■ **What the exercise asks**: Set the data down again, exactly as it appears below.

■ **Data shown**:
=== Section Start ===
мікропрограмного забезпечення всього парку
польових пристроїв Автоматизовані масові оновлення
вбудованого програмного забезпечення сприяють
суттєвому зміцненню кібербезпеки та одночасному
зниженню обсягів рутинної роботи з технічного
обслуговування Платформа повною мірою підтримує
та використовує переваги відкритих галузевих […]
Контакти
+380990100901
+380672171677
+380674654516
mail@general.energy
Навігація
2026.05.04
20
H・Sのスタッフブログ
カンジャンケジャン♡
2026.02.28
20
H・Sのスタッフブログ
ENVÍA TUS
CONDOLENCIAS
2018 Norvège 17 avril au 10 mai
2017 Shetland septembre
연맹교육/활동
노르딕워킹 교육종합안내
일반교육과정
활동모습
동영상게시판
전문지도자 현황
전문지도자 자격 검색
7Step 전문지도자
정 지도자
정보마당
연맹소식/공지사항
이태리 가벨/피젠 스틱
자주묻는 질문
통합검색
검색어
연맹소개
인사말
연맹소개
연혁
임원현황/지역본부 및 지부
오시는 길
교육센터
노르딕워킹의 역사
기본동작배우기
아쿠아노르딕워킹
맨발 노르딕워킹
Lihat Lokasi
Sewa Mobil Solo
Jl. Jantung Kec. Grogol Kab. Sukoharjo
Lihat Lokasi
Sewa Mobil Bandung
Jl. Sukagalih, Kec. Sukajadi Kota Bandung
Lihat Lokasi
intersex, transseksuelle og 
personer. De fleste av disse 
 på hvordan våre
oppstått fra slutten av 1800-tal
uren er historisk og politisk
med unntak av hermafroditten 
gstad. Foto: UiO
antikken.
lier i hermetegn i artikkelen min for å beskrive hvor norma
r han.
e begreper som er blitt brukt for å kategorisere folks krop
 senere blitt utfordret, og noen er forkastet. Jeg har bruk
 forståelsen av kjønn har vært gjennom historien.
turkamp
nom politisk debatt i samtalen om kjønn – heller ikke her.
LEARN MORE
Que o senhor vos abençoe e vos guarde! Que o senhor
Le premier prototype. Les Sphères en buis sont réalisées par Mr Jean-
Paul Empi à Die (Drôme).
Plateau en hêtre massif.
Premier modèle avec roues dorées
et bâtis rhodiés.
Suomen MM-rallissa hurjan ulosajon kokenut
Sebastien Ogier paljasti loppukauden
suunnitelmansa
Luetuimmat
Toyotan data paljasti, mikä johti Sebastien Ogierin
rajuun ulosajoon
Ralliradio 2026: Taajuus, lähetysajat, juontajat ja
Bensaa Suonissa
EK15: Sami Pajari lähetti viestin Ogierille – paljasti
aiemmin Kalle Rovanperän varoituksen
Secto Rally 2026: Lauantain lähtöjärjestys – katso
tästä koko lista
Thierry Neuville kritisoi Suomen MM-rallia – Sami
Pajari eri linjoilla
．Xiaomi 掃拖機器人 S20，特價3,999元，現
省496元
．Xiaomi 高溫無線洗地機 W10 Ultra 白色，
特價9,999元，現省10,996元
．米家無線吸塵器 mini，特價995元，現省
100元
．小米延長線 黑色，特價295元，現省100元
=== Section End ===
■ **Task answer**:
мікропрограмного забезпечення всього парку
польових пристроїв Автоматизовані масові оновлення
вбудованого програмного забезпечення сприяють
суттєвому зміцненню кібербезпеки та одночасному
зниженню обсягів рутинної роботи з технічного
обслуговування Платформа повною мірою підтримує
та використовує переваги відкритих галузевих […]
Контакти
+380990100901
+380672171677
+380674654516
mail@general.energy
Навігація
2026.05.04
20
H・Sのスタッフブログ
カンジャンケジャン♡
2026.02.28
20
H・Sのスタッフブログ
ENVÍA TUS
CONDOLENCIAS
2018 Norvège 17 avril au 10 mai
2017 Shetland septembre
연맹교육/활동
노르딕워킹 교육종합안내
일반교육과정
활동모습
동영상게시판
전문지도자 현황
전문지도자 자격 검색
7Step 전문지도자
정 지도자
정보마당
연맹소식/공지사항
이태리 가벨/피젠 스틱
자주묻는 질문
통합검색
검색어
연맹소개
인사말
연맹소개
연혁
임원현황/지역본부 및 지부
오시는 길
교육센터
노르딕워킹의 역사
기본동작배우기
아쿠아노르딕워킹
맨발 노르딕워킹
Lihat Lokasi
Sewa Mobil Solo
Jl. Jantung Kec. Grogol Kab. Sukoharjo
Lihat Lokasi
Sewa Mobil Bandung
Jl. Sukagalih, Kec. Sukajadi Kota Bandung
Lihat Lokasi
intersex, transseksuelle og 
personer. De fleste av disse 
 på hvordan våre
oppstått fra slutten av 1800-tal
uren er historisk og politisk
med unntak av hermafroditten 
gstad. Foto: UiO
antikken.
lier i hermetegn i artikkelen min for å beskrive hvor norma
r han.
e begreper som er blitt brukt for å kategorisere folks krop
 senere blitt utfordret, og noen er forkastet. Jeg har bruk
 forståelsen av kjønn har vært gjennom historien.
turkamp
nom politisk debatt i samtalen om kjønn – heller ikke her.
LEARN MORE
Que o senhor vos abençoe e vos guarde! Que o senhor
Le premier prototype. Les Sphères en buis sont réalisées par Mr Jean-
Paul Empi à Die (Drôme).
Plateau en hêtre massif.
Premier modèle avec roues dorées
et bâtis rhodiés.
Suomen MM-rallissa hurjan ulosajon kokenut
Sebastien Ogier paljasti loppukauden
suunnitelmansa
Luetuimmat
Toyotan data paljasti, mikä johti Sebastien Ogierin
rajuun ulosajoon
Ralliradio 2026: Taajuus, lähetysajat, juontajat ja
Bensaa Suonissa
EK15: Sami Pajari lähetti viestin Ogierille – paljasti
aiemmin Kalle Rovanperän varoituksen
Secto Rally 2026: Lauantain lähtöjärjestys – katso
tästä koko lista
Thierry Neuville kritisoi Suomen MM-rallia – Sami
Pajari eri linjoilla
．Xiaomi 掃拖機器人 S20，特價3,999元，現
省496元
．Xiaomi 高溫無線洗地機 W10 Ultra 白色，
特價9,999元，現省10,996元
．米家無線吸塵器 mini，特價995元，現省
100元
．小米延長線 黑色，特價295元，現省100元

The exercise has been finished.